Write a regular expression (and a DFA) for L.
This should work:
^(?:0|(?:(?:[369]|[147](?:0*(?:\+?(?:0\+)*[369]0*)*\+?(?:0\+)*[147]0*(?:\+?(?:0\
+)*[369]0*)*\+?(?:0\+)*[258])*(?:0*(?:\+?(?:0\+)*[369]0*)*\+?(?:0\+)*[258]|0*(?:
\+?(?:0\+)*[369]0*)*\+?(?:0\+)*[147]0*(?:\+?(?:0\+)*[369]0*)*\+?(?:0\+)*[147])|[
258](?:0*(?:\+?(?:0\+)*[369]0*)*\+?(?:0\+)*[258]0*(?:\+?(?:0\+)*[369]0*)*\+?(?:0
\+)*[147])*(?:0*(?:\+?(?:0\+)*[369]0*)*\+?(?:0\+)*[147]|0*(?:\+?(?:0\+)*[369]0*)
*\+?(?:0\+)*[258]0*(?:\+?(?:0\+)*[369]0*)*\+?(?:0\+)*[258]))0*)+)(?:\+(?:0|(?:(?
:[369]|[147](?:0*(?:\+?(?:0\+)*[369]0*)*\+?(?:0\+)*[147]0*(?:\+?(?:0\+)*[369]0*)
*\+?(?:0\+)*[258])*(?:0*(?:\+?(?:0\+)*[369]0*)*\+?(?:0\+)*[258]|0*(?:\+?(?:0\+)*
[369]0*)*\+?(?:0\+)*[147]0*(?:\+?(?:0\+)*[369]0*)*\+?(?:0\+)*[147])|[258](?:0*(?
:\+?(?:0\+)*[369]0*)*\+?(?:0\+)*[258]0*(?:\+?(?:0\+)*[369]0*)*\+?(?:0\+)*[147])*
(?:0*(?:\+?(?:0\+)*[369]0*)*\+?(?:0\+)*[147]|0*(?:\+?(?:0\+)*[369]0*)*\+?(?:0\+)
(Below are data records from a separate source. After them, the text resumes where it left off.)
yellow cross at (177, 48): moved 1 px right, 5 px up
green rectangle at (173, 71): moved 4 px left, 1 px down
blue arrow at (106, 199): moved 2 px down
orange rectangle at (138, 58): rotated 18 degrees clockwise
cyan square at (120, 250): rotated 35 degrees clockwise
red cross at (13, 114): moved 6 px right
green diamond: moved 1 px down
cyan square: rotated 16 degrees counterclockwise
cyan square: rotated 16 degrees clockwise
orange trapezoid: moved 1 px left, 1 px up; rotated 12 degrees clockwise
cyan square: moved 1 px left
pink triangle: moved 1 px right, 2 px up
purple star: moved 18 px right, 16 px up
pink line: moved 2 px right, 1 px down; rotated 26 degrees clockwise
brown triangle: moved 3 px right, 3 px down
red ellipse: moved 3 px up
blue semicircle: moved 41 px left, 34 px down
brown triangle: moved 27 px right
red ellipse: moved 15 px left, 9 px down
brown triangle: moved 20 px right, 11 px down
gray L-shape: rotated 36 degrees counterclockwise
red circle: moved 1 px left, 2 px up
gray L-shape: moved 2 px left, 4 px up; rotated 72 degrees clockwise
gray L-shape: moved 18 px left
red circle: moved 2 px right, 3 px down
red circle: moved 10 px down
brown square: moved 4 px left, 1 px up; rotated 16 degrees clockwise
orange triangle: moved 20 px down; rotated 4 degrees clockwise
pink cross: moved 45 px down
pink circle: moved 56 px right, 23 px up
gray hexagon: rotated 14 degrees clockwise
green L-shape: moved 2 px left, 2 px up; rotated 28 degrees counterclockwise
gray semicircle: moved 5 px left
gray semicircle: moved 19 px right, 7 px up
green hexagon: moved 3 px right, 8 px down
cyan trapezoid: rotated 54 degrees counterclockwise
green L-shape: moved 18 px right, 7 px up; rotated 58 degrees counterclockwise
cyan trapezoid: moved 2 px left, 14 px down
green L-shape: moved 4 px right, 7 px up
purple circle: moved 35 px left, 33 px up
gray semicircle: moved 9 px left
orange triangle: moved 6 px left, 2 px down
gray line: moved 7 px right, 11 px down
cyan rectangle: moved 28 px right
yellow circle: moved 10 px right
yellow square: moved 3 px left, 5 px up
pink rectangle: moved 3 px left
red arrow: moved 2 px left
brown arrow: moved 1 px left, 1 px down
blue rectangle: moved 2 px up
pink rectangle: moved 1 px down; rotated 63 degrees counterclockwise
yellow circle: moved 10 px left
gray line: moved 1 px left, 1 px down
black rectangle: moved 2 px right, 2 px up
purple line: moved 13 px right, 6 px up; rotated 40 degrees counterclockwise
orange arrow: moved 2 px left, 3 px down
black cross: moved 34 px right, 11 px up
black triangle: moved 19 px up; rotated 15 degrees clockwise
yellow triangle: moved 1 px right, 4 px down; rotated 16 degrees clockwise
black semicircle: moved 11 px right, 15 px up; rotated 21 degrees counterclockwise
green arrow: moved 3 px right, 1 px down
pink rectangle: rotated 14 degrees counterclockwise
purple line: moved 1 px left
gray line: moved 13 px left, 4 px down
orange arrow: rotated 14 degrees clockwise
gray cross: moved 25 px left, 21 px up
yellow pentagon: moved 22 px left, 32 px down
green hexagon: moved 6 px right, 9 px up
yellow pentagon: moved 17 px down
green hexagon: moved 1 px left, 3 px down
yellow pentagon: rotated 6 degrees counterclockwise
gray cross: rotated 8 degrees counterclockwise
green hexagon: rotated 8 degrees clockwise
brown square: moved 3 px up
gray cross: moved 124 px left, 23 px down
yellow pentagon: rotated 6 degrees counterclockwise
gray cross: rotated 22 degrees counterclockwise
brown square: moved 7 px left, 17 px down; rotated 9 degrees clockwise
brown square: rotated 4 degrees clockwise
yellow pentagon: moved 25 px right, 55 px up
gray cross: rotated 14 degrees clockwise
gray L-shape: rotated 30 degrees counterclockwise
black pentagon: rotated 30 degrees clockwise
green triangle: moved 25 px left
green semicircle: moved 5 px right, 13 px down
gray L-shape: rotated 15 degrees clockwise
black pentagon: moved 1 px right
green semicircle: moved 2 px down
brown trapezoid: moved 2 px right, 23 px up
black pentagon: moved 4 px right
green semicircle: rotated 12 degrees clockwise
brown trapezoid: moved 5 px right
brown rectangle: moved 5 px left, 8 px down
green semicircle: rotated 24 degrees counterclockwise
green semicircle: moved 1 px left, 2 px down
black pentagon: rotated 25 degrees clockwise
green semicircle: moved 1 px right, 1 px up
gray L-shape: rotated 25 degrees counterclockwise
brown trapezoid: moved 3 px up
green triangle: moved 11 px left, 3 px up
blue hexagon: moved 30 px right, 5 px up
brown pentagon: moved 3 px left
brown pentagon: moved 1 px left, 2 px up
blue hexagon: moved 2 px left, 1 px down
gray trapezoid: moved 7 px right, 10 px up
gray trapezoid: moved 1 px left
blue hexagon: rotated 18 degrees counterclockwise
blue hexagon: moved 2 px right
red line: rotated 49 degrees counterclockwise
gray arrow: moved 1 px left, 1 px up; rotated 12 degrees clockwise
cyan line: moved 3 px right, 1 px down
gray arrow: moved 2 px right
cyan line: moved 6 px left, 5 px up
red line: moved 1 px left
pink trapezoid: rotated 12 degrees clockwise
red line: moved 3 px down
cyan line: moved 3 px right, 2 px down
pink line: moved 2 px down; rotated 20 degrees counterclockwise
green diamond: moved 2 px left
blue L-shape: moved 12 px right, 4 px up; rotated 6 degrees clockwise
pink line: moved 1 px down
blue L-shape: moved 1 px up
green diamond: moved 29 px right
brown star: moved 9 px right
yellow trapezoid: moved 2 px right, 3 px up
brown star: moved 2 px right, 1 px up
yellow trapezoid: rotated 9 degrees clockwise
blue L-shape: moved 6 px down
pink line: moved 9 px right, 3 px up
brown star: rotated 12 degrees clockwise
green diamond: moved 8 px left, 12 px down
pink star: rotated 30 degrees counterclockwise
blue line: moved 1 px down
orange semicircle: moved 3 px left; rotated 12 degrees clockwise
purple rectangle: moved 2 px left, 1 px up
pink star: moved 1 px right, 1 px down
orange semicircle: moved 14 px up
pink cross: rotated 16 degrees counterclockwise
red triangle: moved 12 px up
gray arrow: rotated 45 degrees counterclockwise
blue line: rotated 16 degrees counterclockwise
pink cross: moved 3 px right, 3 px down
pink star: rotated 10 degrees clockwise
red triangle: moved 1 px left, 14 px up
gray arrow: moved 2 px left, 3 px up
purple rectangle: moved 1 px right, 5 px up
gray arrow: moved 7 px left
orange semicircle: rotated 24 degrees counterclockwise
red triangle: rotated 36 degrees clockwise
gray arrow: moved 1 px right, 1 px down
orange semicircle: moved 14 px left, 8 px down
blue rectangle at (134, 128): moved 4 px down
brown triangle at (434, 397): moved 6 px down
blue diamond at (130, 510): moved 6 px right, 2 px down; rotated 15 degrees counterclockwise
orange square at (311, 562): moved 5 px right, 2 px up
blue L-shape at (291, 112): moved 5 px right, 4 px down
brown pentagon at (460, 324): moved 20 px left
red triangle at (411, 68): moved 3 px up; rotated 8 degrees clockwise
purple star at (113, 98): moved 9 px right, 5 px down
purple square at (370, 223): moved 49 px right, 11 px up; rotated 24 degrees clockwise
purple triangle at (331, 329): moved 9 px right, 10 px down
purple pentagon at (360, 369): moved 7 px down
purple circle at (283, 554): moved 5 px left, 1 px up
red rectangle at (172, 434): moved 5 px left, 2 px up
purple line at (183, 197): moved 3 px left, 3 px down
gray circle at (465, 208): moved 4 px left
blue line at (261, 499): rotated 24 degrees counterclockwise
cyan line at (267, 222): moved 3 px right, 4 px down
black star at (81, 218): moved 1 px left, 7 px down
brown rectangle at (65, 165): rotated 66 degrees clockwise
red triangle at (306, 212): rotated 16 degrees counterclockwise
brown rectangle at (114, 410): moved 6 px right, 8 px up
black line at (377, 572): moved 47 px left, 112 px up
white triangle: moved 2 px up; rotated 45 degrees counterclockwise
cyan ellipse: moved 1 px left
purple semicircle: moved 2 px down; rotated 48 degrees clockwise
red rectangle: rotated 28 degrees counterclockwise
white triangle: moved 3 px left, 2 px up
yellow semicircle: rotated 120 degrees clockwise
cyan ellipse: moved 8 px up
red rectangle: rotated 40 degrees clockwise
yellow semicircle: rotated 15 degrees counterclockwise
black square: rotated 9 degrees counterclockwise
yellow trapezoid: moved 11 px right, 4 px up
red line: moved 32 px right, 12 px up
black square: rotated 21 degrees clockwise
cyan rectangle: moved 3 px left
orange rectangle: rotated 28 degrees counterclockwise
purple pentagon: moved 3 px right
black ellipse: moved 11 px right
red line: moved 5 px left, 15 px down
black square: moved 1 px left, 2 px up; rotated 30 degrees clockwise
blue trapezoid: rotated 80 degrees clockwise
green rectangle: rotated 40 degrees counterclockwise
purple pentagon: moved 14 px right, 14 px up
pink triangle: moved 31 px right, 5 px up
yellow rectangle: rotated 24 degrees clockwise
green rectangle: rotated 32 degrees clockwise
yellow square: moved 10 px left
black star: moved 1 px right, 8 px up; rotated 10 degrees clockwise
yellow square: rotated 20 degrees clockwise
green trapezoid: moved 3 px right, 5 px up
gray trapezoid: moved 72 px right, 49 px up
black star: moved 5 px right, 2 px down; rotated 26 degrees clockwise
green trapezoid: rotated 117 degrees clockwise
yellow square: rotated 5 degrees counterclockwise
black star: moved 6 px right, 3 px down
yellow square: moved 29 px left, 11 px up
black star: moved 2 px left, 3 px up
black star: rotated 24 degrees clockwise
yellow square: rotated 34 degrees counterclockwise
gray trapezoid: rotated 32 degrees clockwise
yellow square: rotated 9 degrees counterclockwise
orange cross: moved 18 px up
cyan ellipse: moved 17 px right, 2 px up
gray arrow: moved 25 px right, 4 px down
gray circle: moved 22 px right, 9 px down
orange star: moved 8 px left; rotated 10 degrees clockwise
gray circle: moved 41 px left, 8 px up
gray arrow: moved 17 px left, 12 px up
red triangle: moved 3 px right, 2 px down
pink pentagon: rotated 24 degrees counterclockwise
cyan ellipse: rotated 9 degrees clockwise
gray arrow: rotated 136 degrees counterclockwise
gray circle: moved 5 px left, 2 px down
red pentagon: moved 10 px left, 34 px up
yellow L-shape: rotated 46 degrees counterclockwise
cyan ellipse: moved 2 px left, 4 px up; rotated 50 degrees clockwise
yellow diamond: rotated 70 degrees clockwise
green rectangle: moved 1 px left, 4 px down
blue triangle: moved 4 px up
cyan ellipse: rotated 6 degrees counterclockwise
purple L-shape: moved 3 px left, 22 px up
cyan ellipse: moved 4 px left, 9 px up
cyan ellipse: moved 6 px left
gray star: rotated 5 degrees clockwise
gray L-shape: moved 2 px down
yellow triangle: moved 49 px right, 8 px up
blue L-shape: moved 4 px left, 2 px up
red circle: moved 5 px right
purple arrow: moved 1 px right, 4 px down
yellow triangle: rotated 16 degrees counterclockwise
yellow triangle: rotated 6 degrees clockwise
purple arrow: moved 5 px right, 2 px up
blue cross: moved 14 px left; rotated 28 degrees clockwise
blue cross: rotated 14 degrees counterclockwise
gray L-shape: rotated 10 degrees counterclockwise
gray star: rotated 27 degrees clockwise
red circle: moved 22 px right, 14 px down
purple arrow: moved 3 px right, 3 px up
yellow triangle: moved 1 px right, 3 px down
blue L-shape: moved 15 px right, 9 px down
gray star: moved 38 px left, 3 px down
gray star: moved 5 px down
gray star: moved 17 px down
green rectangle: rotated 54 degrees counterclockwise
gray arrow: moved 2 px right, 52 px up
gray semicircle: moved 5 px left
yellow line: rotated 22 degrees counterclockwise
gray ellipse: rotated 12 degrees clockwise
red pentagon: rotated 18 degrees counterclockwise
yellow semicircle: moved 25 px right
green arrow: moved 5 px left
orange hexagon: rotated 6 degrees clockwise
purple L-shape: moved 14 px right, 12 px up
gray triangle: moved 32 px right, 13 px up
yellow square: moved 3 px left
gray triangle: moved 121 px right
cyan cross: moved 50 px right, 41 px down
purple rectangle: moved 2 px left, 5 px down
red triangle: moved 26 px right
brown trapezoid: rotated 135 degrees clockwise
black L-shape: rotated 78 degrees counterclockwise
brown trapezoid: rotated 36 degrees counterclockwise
*[258]0*(?:\+?(?:0\+)*[369]0*)*\+?(?:0\+)*[258]))0*)+))*$
It works by having three states representing the sum of the digits so far modulo 3. It disallows leading zeros on numbers, and plus signs at the start and end of the string, as well as two consecutive plus signs.
Generation of regular expression and test bed:
a = r'0*(?:\+?(?:0\+)*[369]0*)*\+?(?:0\+)*'
b = r'a[147]'
c = r'a[258]'
r1 = '[369]|[147](?:bc)*(?:c|bb)|[258](?:cb)*(?:b|cc)'
r2 = '(?:0|(?:(?:' + r1 + ')0*)+)'
r3 = '^' + r2 + r'(?:\+' + r2 + ')*$'
r = r3.replace('b', b).replace('c', c).replace('a', a)
print r
# Test on 10000 examples.
import random, re
random.seed(1)
r = re.compile(r)
for _ in range(10000):
x = ''.join(random.choice('0123456789+') for j in range(random.randint(1,50)))
if re.search(r'(?:\+|^)(?:\+|0[0-9])|\+$', x):
valid = False
else:
valid = eval(x) % 3 == 0
result = re.match(r, x) is not None
if result != valid:
print 'Failed for ' + x
Note that my memory of DFA syntax is woefully out of date, so my answer is undoubtedly a little broken. Hopefully this gives you a general idea. I've chosen to ignore + completely. As AmirW states, abc+def and abcdef are the same for divisibility purposes.
Accept state is C.
A=1,4,7,BB,AC,CA
B=2,5,8,AA,BC,CB
C=0,3,6,9,AB,BA,CC
Notice that the above language uses all 9 possible ABC pairings. It will always end at either A,B,or C, and the fact that every variable use is paired means that each iteration of processing will shorten the string of variables.
Example:
1490 = AACC = BCC = BC = B (Fail)
1491 = AACA = BCA = BA = C (Success)
Not a full solution, just an idea:
(B) alone: The "plus" signs don't matter here. abc + def is the same as abcdef for the sake of divisibility by 3. For the latter case, there is a regexp here: http://blog.vkistudios.com/index.cfm/2008/12/30/Regular-Expression-to-determine-if-a-base-10-number-is-divisible-by-3
to combine this with requirement (A), we can take the solution of (B) and modify it:
First read character must be in 0..9 (not a plus)
Input must not end with a plus, so: Duplicate each state (will use S for the original state and S' for the duplicate to distinguish between them). If we're in state S and we read a plus we'll move to S'.
When reading a number we'll go to the new state as if we were in S. S' states cannot accept (another) plus.
Also, S' is not "accept state" even if S is. (because input must not end with a plus).